## TASK OBJECTIVE
Within the records below is a range that opens at the line with "X22737604Y-119492604D01*" and closes at the line with "X27655195Y-119492604D01*". Return that range word for word, both ends included, and only that range.
EXTRACTED INFORMATION Start Marker
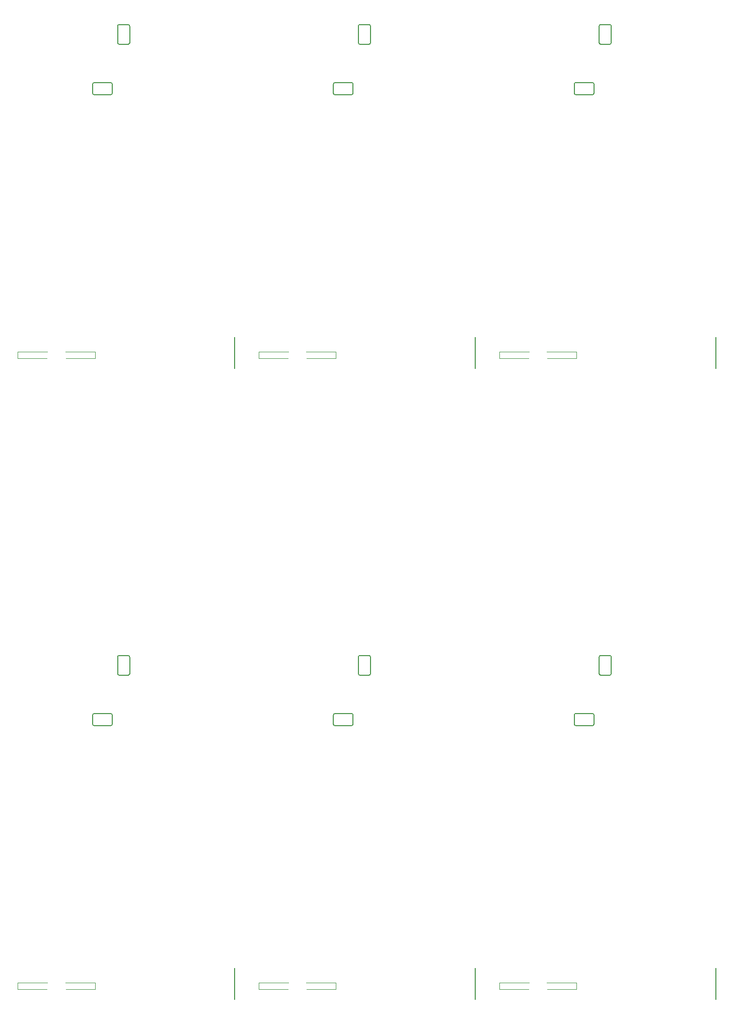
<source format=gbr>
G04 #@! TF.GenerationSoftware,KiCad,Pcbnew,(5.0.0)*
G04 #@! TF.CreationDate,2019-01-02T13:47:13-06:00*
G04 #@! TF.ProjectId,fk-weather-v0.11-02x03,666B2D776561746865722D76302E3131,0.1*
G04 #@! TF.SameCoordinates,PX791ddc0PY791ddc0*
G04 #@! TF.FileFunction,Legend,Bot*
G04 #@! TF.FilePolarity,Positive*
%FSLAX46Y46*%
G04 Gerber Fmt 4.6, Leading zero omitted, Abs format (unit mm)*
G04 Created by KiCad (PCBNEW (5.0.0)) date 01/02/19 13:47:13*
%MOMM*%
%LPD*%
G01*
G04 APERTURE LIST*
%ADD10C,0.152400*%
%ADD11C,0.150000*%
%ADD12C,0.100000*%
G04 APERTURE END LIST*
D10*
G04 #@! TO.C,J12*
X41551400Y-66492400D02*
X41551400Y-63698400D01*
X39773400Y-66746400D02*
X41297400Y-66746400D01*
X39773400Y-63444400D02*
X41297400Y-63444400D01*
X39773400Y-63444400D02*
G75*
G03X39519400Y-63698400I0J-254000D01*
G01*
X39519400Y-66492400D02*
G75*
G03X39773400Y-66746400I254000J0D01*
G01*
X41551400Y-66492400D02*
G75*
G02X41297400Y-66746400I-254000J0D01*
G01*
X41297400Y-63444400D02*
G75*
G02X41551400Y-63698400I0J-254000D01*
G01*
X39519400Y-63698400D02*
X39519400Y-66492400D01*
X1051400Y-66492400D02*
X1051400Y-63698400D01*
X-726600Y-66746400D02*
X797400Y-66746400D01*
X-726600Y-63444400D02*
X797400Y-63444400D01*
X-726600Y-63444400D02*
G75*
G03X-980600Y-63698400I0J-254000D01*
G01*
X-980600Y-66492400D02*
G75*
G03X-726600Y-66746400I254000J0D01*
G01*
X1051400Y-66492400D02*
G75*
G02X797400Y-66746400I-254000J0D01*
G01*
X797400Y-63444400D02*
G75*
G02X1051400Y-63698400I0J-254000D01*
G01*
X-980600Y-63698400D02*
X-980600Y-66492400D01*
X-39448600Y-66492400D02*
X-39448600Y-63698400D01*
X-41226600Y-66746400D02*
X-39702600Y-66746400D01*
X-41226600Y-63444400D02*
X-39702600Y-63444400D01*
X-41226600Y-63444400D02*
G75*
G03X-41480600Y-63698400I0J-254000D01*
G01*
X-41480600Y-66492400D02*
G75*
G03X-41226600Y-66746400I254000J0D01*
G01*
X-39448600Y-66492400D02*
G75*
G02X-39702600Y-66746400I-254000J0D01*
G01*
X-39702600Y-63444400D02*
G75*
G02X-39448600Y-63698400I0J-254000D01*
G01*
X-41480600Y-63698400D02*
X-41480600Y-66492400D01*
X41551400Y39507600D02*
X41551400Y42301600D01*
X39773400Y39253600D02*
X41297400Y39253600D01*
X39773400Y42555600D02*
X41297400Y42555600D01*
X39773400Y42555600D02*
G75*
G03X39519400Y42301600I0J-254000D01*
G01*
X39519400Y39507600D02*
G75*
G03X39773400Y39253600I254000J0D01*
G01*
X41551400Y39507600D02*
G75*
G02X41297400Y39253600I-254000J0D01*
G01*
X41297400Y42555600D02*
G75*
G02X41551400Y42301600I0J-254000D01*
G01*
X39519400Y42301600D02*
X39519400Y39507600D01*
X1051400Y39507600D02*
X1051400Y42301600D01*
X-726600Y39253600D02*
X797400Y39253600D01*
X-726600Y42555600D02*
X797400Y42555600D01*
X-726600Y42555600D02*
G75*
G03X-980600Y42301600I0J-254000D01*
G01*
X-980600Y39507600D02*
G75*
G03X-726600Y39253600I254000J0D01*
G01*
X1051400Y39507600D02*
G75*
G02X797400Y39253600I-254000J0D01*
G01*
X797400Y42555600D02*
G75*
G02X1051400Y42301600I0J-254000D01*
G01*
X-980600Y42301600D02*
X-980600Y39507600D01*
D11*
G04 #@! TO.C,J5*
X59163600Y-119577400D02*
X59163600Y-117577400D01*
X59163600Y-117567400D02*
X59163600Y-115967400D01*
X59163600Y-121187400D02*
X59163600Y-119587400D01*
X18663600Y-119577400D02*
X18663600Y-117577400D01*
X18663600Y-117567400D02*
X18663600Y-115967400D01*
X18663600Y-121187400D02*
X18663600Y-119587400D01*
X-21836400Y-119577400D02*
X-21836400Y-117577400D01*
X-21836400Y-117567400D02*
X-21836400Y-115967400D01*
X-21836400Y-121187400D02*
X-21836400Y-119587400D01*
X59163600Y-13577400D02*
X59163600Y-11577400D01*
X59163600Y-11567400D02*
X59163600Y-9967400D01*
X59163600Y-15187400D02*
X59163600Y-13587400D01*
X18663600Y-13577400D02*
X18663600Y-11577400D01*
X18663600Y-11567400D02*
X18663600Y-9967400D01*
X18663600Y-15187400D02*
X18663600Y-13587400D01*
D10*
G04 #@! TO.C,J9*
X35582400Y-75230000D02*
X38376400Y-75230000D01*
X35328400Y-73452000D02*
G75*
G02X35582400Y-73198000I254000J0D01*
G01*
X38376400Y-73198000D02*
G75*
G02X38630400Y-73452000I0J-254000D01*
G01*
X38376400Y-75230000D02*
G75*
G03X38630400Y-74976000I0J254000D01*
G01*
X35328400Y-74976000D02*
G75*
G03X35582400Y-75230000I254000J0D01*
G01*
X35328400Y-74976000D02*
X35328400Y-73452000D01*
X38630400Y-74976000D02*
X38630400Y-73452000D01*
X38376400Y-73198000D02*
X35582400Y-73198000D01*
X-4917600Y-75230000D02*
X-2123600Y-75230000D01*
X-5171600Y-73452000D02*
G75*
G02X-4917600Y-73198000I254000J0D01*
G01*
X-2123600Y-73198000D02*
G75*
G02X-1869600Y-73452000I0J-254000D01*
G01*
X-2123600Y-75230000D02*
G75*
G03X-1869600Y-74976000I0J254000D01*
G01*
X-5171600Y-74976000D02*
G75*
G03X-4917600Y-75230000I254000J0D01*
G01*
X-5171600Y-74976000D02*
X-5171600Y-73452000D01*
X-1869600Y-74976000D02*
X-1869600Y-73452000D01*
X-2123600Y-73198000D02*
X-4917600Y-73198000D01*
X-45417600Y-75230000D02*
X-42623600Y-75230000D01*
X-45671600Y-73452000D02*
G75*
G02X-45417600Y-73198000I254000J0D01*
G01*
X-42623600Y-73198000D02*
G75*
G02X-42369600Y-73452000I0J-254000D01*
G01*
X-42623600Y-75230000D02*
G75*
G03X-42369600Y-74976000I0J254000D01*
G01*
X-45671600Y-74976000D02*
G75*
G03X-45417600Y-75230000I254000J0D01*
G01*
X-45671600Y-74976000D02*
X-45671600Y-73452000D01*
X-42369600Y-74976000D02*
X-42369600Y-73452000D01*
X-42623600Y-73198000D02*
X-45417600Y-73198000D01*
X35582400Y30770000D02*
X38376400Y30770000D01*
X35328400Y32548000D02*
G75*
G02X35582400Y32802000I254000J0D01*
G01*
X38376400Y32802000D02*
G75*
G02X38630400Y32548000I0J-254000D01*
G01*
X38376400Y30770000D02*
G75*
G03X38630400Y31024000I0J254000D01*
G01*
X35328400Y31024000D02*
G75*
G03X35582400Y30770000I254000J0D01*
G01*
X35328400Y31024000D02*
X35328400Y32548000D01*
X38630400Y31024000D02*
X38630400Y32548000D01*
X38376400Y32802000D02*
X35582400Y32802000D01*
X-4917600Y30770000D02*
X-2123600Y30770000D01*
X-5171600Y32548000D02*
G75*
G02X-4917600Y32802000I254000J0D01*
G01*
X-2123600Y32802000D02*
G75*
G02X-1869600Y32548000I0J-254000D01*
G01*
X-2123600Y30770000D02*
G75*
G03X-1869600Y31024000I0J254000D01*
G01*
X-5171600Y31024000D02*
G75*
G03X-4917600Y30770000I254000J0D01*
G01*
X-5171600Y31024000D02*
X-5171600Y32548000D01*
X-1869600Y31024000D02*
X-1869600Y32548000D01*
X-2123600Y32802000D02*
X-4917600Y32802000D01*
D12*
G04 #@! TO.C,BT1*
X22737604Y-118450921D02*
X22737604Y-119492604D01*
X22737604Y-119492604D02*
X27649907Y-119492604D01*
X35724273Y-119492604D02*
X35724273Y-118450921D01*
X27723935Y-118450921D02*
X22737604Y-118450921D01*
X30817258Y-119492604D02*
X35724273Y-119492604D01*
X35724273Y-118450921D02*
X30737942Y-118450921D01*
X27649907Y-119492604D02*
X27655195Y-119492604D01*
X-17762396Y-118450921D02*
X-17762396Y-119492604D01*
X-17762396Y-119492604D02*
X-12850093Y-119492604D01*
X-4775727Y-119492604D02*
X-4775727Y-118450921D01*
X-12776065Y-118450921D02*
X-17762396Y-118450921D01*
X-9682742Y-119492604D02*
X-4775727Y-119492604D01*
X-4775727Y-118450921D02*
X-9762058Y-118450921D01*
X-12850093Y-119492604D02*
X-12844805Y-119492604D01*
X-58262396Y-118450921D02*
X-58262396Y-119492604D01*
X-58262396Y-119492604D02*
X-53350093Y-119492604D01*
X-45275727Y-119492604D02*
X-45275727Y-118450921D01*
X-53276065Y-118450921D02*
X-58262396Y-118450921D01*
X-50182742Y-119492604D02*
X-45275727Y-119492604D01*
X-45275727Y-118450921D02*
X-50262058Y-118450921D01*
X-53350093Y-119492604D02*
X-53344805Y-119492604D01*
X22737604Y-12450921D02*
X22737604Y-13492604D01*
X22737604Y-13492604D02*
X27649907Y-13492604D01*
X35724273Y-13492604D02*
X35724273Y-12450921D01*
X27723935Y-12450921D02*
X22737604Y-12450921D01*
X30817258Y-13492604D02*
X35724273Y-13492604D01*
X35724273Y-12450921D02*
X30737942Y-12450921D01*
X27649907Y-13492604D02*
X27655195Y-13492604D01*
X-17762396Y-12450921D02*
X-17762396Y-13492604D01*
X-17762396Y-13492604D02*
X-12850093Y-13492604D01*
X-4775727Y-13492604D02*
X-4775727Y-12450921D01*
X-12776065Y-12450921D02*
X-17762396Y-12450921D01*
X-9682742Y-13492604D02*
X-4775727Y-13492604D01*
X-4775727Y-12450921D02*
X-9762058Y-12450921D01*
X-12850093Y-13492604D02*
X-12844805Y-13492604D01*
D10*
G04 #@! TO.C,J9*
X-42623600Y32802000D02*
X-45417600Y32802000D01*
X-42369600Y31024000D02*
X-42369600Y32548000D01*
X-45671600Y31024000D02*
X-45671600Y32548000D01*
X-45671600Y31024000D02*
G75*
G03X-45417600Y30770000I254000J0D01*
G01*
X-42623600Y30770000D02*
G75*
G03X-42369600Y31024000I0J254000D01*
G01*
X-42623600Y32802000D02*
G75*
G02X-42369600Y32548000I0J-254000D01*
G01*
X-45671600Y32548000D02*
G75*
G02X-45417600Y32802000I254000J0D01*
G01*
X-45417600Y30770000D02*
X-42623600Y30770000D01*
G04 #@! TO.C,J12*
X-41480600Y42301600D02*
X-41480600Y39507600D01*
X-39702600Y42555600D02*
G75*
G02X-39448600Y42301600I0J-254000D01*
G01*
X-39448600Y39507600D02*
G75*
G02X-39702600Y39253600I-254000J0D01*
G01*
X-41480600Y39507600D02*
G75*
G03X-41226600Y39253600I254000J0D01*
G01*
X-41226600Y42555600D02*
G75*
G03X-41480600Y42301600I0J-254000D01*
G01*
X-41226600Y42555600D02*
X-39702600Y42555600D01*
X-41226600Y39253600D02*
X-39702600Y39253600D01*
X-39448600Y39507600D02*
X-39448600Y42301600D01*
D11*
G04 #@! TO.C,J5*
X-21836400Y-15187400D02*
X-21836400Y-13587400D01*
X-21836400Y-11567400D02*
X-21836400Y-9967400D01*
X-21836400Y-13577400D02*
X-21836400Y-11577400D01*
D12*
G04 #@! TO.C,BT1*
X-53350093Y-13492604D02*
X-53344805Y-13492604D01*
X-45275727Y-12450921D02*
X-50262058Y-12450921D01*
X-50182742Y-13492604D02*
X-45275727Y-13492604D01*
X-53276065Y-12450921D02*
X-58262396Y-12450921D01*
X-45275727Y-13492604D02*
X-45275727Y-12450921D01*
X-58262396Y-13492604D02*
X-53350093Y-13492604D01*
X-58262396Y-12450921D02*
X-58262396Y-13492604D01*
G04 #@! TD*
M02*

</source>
EXTRACTED INFORMATION End Marker
## RESPONSE BELOW
X22737604Y-119492604D01*
X22737604Y-119492604D02*
X27649907Y-119492604D01*
X35724273Y-119492604D02*
X35724273Y-118450921D01*
X27723935Y-118450921D02*
X22737604Y-118450921D01*
X30817258Y-119492604D02*
X35724273Y-119492604D01*
X35724273Y-118450921D02*
X30737942Y-118450921D01*
X27649907Y-119492604D02*
X27655195Y-119492604D01*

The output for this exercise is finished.